▸ **Written request A**: Return the part of the article about the District 161 superintendent that opens with the words containing "Williams asked parents" and closes with "and federal laws.", copied word for word.
▸ **Written request B**: In the data listing, give back only the rows that start with the one containing "collectors: F. A. Rogers" and run through the last row, with "locality" swapped for "site" and everything else left unchanged.

▸ **Text**:

+-------+

Under Doster’s leadership, “student performance on standardized tests continue to fall and meaningful academic improvement across the district has been unattainable,” the letter states. “Currently multiple grade levels and schools within the district fail to meet national averages for growth. Likewise, unacceptable achievement gaps exist for various subgroups including low income students.”

Williams, the father of children at Heather Hill School and Parker Junior High, said test scores in the district have taken a “downward trend” since the superintendent took over five years ago.

For the parents who signed the letter, “mediocre” test scores are not acceptable, Williams said.

“We have zero confidence in the superintendent,” he said.

Williams asked parents who had signed the letter to stand. Several dozen people came to their feet and remained standing during Williams’ presentation.

Doster has been District 161’s superintendent since 2011 and has a contract through the end of the 2017-18 school year.

Under state law, all school districts are required to have a superintendent. As the district’s chief executive officer, the superintendent is responsible for the management and administration of the schools in accordance with the local board’s polices and directives, and state and federal laws.

Williams said District 161 can’t wait until 2018 and that the superintendent should be relieved of his duties right away. The district, he said, cannot allow test scores to continue to fall. Williams said the board needs to take action “no later than Nov. 1.”

The letter states that Doster “has failed to improve test scores, failed to serve low income students, failed to introduce a curriculum that adequately reduces the high achievement gap for subgroups and failed to serve high learners who positively impact test scores.”

Board members had no public response to Williams’ presentation.

David Dreyfuss, a former school board president, said state law prevents the school board from taking any action on the letter’s request until the next school board meeting, which is scheduled for Nov. 14. He also cautioned the board and audience members that the removal of a sitting superintendent would likely be very expensive since District 161 would probably be faced with large legal fees.

Dreyfuss called the current school board “dysfunctional” and encouraged concerned parents to make a difference by running for the board in next April’s election. Four of seven seats will be at stake in the election.

Following the public participation portion of the meeting, the school board immediately went into a closed-door executive session for one hour and 15 minutes. After they returned to open session, board members moved quickly through a routine agenda. After concluding their business they went into a second executive session.

Audience members told the Homewood-Flossmoor Chronicle that the letter had been in the works for the past couple of weeks and that it had been promoted on social media sites. Persons supporting the letter signed a paper copy to be given to the school district.

+-------+

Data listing

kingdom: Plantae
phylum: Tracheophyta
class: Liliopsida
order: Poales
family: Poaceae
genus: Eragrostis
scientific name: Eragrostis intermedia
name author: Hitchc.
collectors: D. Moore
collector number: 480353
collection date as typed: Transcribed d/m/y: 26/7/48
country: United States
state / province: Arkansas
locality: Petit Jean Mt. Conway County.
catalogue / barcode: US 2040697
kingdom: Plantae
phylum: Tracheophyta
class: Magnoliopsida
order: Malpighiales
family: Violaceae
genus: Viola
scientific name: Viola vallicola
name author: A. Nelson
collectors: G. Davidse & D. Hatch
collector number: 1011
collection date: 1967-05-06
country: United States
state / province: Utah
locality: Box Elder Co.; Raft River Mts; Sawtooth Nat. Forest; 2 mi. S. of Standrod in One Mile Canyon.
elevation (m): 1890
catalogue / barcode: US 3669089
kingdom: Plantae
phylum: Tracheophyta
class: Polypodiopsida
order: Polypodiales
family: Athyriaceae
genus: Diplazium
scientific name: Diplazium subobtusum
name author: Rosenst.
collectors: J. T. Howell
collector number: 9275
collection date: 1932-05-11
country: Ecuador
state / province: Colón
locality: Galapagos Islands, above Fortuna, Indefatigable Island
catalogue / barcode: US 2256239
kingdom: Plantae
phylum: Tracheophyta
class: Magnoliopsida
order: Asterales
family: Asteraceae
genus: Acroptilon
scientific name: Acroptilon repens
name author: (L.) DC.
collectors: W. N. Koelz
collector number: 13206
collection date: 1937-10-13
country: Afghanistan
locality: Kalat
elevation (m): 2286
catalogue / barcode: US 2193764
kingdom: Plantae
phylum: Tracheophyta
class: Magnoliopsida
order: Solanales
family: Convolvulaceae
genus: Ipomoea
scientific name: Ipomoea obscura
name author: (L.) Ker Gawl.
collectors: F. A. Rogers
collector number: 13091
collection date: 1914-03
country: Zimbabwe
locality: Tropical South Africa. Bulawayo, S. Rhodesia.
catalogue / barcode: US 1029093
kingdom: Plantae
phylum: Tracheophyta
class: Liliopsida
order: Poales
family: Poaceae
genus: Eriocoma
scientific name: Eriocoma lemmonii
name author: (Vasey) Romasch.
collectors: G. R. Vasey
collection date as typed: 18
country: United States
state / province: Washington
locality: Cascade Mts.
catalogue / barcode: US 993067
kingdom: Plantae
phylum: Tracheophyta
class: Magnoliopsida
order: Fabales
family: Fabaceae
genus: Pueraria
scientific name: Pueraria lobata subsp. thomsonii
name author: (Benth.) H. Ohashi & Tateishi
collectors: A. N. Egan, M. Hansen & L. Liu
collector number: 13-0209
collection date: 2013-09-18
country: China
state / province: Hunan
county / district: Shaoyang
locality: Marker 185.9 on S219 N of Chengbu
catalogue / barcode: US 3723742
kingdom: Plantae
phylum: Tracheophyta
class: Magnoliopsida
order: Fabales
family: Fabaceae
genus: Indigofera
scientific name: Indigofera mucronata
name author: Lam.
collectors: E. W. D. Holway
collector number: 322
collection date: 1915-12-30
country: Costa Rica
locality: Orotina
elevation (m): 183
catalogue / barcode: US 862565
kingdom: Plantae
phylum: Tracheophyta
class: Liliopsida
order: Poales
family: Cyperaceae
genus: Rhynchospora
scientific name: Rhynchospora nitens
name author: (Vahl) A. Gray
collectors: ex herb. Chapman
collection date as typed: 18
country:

+-------+

▸ **Final answer A**:
Williams asked parents who had signed the letter to stand. Several dozen people came to their feet and remained standing during Williams’ presentation.

Doster has been District 161’s superintendent since 2011 and has a contract through the end of the 2017-18 school year.

Under state law, all school districts are required to have a superintendent. As the district’s chief executive officer, the superintendent is responsible for the management and administration of the schools in accordance with the local board’s polices and directives, and state and federal laws.

▸ **Final answer B**:
collectors: F. A. Rogers
collector number: 13091
collection date: 1914-03
country: Zimbabwe
site: Tropical South Africa. Bulawayo, S. Rhodesia.
catalogue / barcode: US 1029093
kingdom: Plantae
phylum: Tracheophyta
class: Liliopsida
order: Poales
family: Poaceae
genus: Eriocoma
scientific name: Eriocoma lemmonii
name author: (Vasey) Romasch.
collectors: G. R. Vasey
collection date as typed: 18
country: United States
state / province: Washington
site: Cascade Mts.
catalogue / barcode: US 993067
kingdom: Plantae
phylum: Tracheophyta
class: Magnoliopsida
order: Fabales
family: Fabaceae
genus: Pueraria
scientific name: Pueraria lobata subsp. thomsonii
name author: (Benth.) H. Ohashi & Tateishi
collectors: A. N. Egan, M. Hansen & L. Liu
collector number: 13-0209
collection date: 2013-09-18
country: China
state / province: Hunan
county / district: Shaoyang
site: Marker 185.9 on S219 N of Chengbu
catalogue / barcode: US 3723742
kingdom: Plantae
phylum: Tracheophyta
class: Magnoliopsida
order: Fabales
family: Fabaceae
genus: Indigofera
scientific name: Indigofera mucronata
name author: Lam.
collectors: E. W. D. Holway
collector number: 322
collection date: 1915-12-30
country: Costa Rica
site: Orotina
elevation (m): 183
catalogue / barcode: US 862565
kingdom: Plantae
phylum: Tracheophyta
class: Liliopsida
order: Poales
family: Cyperaceae
genus: Rhynchospora
scientific name: Rhynchospora nitens
name author: (Vahl) A. Gray
collectors: ex herb. Chapman
collection date as typed: 18
country:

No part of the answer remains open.